Military experts say it is unlikely that the U.S. will attempt to dismantle or destroy Syria's copious chemical weapons stores, something that might risk releasing deadly toxins into the air and killing more civilians in the process.

But many rebel fighters and western policymakers also worry that the jihadi groups who have risen in prominence in the opposition might take advantage of the period of disarray after an American strike to take more ground, or even gain control of some of the chemical weapons stocks.

Last fall, the Pentagon assessed that it would take some 75,000 troops on the ground in Syria to properly secure those chemical weapons sites. Destroying them, experts assess, would be impossible.

Non-extremist rebel groups have complained that much of the promised military aid from the White House has not yet arrived, leaving them in an even weaker position to ward off advances by jihadist groups, including some linked to Al Qaeda in Iraq.

Meanwhile, military analysts say, it remains unclear if the strikes would actually work, even by the stripped down standards of the White House. And by the time that question is resolved, the situation in Syria could already be much worse.

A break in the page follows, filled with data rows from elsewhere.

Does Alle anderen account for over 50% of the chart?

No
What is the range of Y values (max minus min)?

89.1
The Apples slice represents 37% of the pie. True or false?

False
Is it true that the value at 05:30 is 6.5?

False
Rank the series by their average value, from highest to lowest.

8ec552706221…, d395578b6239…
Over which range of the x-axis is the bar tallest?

"It’s still not clear if that will necessarily have the desired impact of restraining the Syrian military’s willingness to employ brutal military tactics," said Charles Lister, a military analyst with IHS Janes in London who has been closely watching the Syria conflict. "This is where punitive strikes carry some element of political risk –- it’s not always clear that their objectives can always be achieved until sometime after the fact."

Even some top U.S. military officials have said they worry about the aftermath of a limited military engagement in Syria.

"Once we take action, we should be prepared for what comes next," warned Gen. Martin Dempsey, the chairman of the U.S. joint chiefs of staff, in a letter to lawmakers last month. "Deeper involvement is hard to avoid."